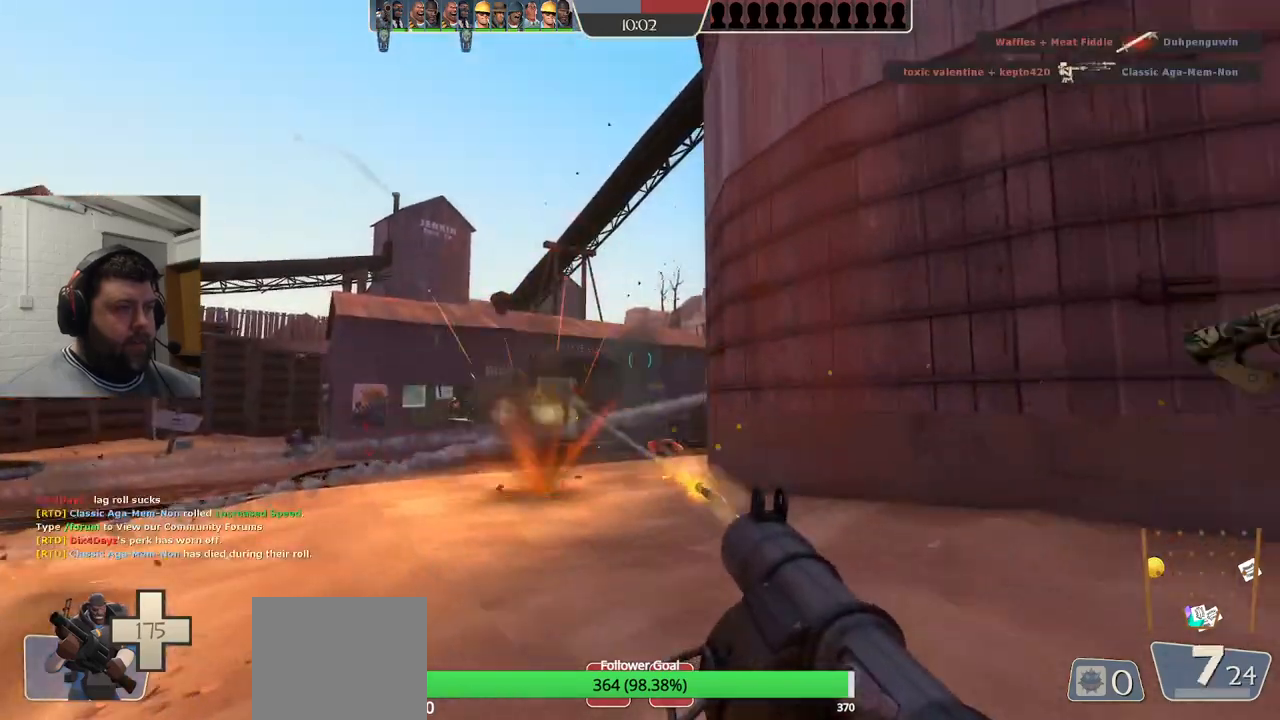
{"buttons": [], "left_stick": "up", "right_stick": "center", "events": [[50, "R1", "up"], [67, "R2", "up"], [83, "left_stick", "right"], [167, "left_stick", "down"], [300, "left_stick", "left"], [383, "left_stick", "up"]]}
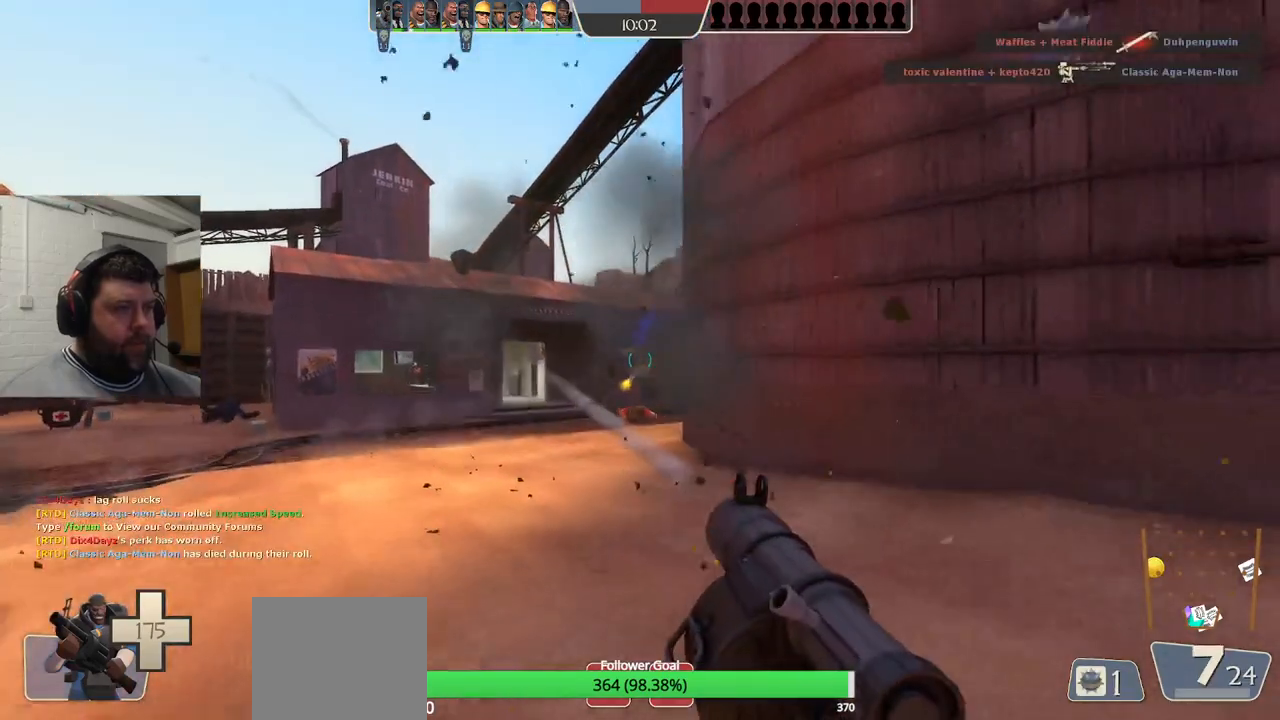
{"buttons": [], "left_stick": "down-left", "right_stick": "center", "events": [[17, "R2", "down"], [33, "R1", "down"], [117, "left_stick", "center"], [133, "R1", "up"], [133, "R2", "up"], [200, "left_stick", "down-left"], [217, "R2", "down"], [250, "R2", "up"], [350, "R2", "down"], [417, "R2", "up"]]}
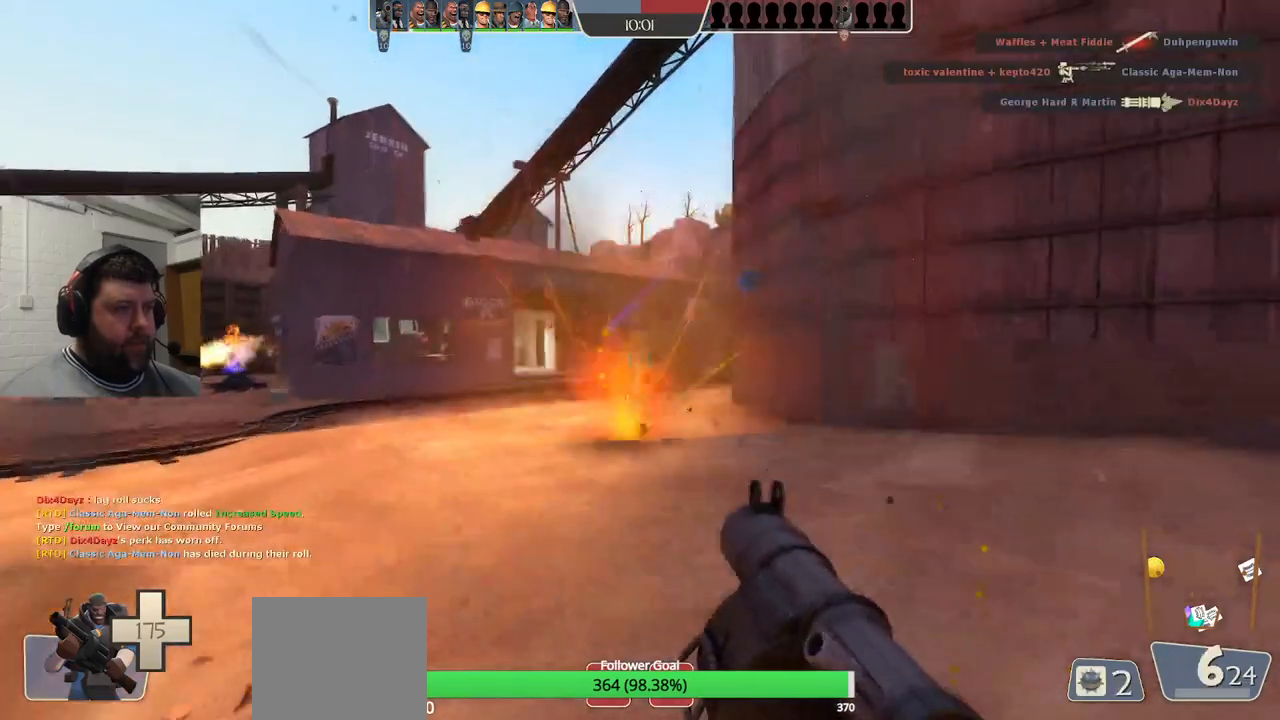
{"buttons": [], "left_stick": "right", "right_stick": "center", "events": [[50, "left_stick", "up-left"], [117, "left_stick", "up"], [133, "R2", "down"], [183, "R2", "up"], [317, "left_stick", "right"], [400, "R1", "down"], [400, "R2", "down"], [450, "R1", "up"], [467, "R2", "up"]]}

——

**WORK TO COMPLETE:** Reproduce the listing exactly. Leave its pictures out.

**REPLY:**
{"buttons": [], "left_stick": "up", "right_stick": "center", "events": [[50, "R1", "up"], [67, "R2", "up"], [83, "left_stick", "right"], [167, "left_stick", "down"], [300, "left_stick", "left"], [383, "left_stick", "up"]]}
{"buttons": [], "left_stick": "down-left", "right_stick": "center", "events": [[17, "R2", "down"], [33, "R1", "down"], [117, "left_stick", "center"], [133, "R1", "up"], [133, "R2", "up"], [200, "left_stick", "down-left"], [217, "R2", "down"], [250, "R2", "up"], [350, "R2", "down"], [417, "R2", "up"]]}
{"buttons": [], "left_stick": "right", "right_stick": "center", "events": [[50, "left_stick", "up-left"], [117, "left_stick", "up"], [133, "R2", "down"], [183, "R2", "up"], [317, "left_stick", "right"], [400, "R1", "down"], [400, "R2", "down"], [450, "R1", "up"], [467, "R2", "up"]]}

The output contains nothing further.